Task directions: Nothing but a number is expected: the count of lines in the data below that include "listed".

Input data:
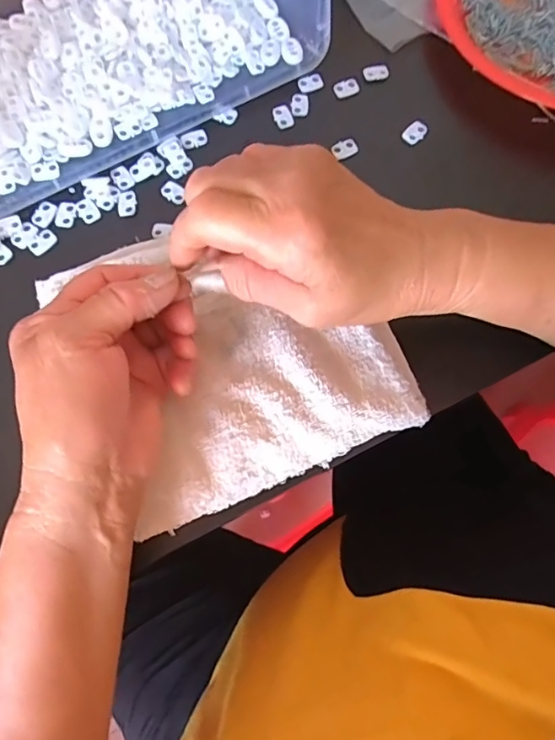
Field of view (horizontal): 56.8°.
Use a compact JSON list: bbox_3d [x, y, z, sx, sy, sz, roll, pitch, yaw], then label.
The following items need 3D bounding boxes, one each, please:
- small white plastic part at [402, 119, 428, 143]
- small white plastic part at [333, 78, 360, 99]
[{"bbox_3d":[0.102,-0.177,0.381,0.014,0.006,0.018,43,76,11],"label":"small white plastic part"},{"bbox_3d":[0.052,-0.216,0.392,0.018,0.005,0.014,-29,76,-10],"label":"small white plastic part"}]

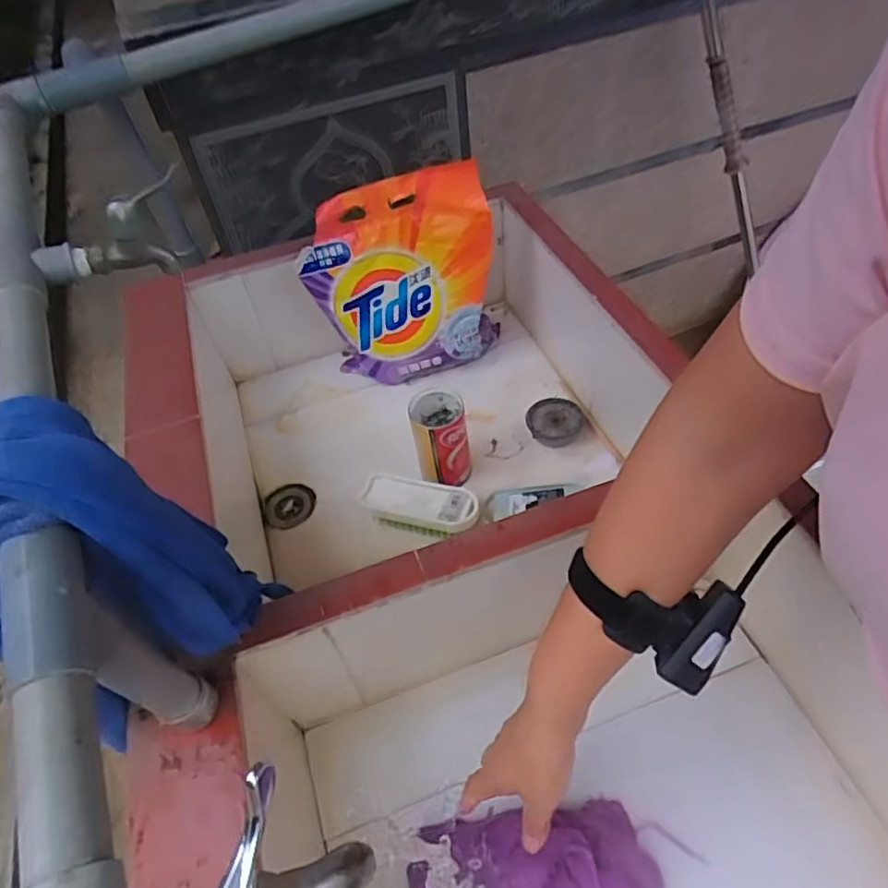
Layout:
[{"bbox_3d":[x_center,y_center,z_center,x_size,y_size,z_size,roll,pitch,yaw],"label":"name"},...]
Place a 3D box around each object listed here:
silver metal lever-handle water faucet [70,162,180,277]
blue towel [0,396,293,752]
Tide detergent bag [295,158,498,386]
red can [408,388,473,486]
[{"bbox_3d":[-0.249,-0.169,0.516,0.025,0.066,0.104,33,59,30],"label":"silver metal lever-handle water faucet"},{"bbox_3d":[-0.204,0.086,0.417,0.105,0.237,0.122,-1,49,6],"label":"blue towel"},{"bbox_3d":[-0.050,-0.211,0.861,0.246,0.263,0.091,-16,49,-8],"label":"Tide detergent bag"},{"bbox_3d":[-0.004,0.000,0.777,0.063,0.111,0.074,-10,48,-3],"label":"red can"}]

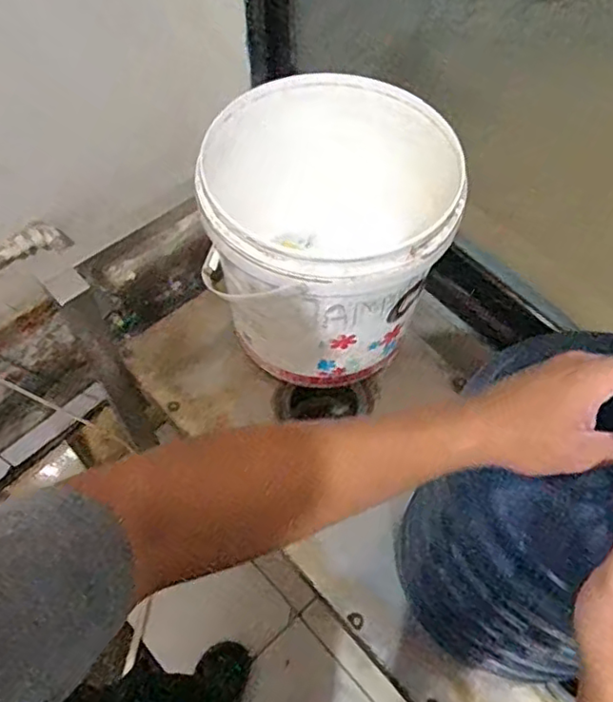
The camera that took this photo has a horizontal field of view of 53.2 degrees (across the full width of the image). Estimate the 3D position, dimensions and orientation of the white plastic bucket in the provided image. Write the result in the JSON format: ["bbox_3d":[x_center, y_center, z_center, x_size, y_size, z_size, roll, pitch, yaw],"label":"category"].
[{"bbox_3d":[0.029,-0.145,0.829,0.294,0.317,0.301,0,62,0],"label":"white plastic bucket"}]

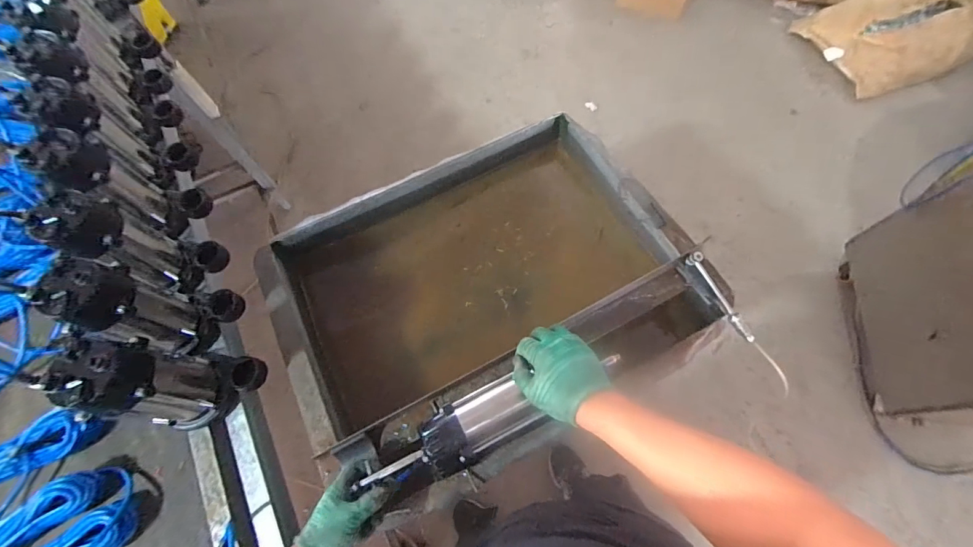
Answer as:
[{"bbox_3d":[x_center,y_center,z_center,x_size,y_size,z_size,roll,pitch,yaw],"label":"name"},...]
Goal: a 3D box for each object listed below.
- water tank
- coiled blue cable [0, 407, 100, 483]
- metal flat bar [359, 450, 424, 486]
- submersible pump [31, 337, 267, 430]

Task answer: 2